For lunch, Amine leads us around the corner and down the hill from our hotel, to Saveurs de Poisson , a place we surely would never have noticed on our own.  We enter the small, crowded restaurant and, following local custom, wash our hands in the freestanding sink next to the cash register.


As soon as we sit down, the food arrives.  No one had ordered, and there are no menus; every patron receives the same meal of the day.  We start with a delicious soup – flavorful, yet light and fresh. We don’t mind that it is shark soup.  We can’t argue with heavenly food. The next dish of grilled fish is equally delicious.  The rudimentary wooden forks and spoons are a challenge, but we prevail. To accompany the meal is a thick, orange-colored drink.  We can’t get a detailed description of what fruit was squeezed for our refreshment; we just know it is a “mixture of fruits.”  The origin is irrelevant because I am convinced it has miraculous, yet-to-be-discovered medicinal powers.  Damon, however, is not as enthusiastic, since the drink is served warm and is not entirely refreshing.  Having walked all morning in the sun, he opts for water instead.

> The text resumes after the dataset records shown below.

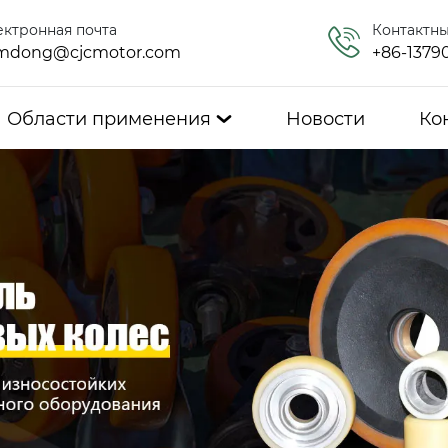
ектронная почта
Контактн
mdong@cjcmotor.com
+86-1379
Области применения
Новости
Ко


To top off our lunch, we feast on a pile of fresh, glistening figs.  This lunch is perfect – authentic, delicious, healthy; nearly the best meal in my life.  Fully satisfied, we prepare to leave, but a fellow named Muhammad beckons us to the back room of the restaurant.  With Amine’s reassurances, we follow.  From a cauldron, Muhammad pours a dark, syrupy liquid into a container.  The aroma of the elixir is oily and nutty, but not offensive.  He pushes up my sleeve and begins to rub the elixir onto my arm.  He explains bluntly that it is good for my skin and will prevent blemishes on my face. Then he rubs it roughly onto Damon’s arm; for him, the liquid will make him stronger.  For another tourist who joins us, an older lady, Muhammad says it will get rid of her wrinkles. Who knew a panacea existed in the back of a Moroccan restaurant with Muhammad? He hands me my own complimentary jar of elixir, along with two trivets, a fan, the forks and spoons we used, and a woven basket to carry it all in.